*Task directions:*
Your answer must be every line below, repeated exactly.

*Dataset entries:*

______________________________

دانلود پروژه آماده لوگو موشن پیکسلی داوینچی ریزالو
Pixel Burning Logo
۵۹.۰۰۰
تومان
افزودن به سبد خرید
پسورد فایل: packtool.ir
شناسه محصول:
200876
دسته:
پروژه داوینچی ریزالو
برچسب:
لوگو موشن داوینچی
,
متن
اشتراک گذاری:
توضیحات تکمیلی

______________________________

*Your response:*
دانلود پروژه آماده لوگو موشن پیکسلی داوینچی ریزالو
Pixel Burning Logo
۵۹.۰۰۰
تومان
افزودن به سبد خرید
پسورد فایل: packtool.ir
شناسه محصول:
200876
دسته:
پروژه داوینچی ریزالو
برچسب:
لوگو موشن داوینچی
,
متن
اشتراک گذاری:
توضیحات تکمیلی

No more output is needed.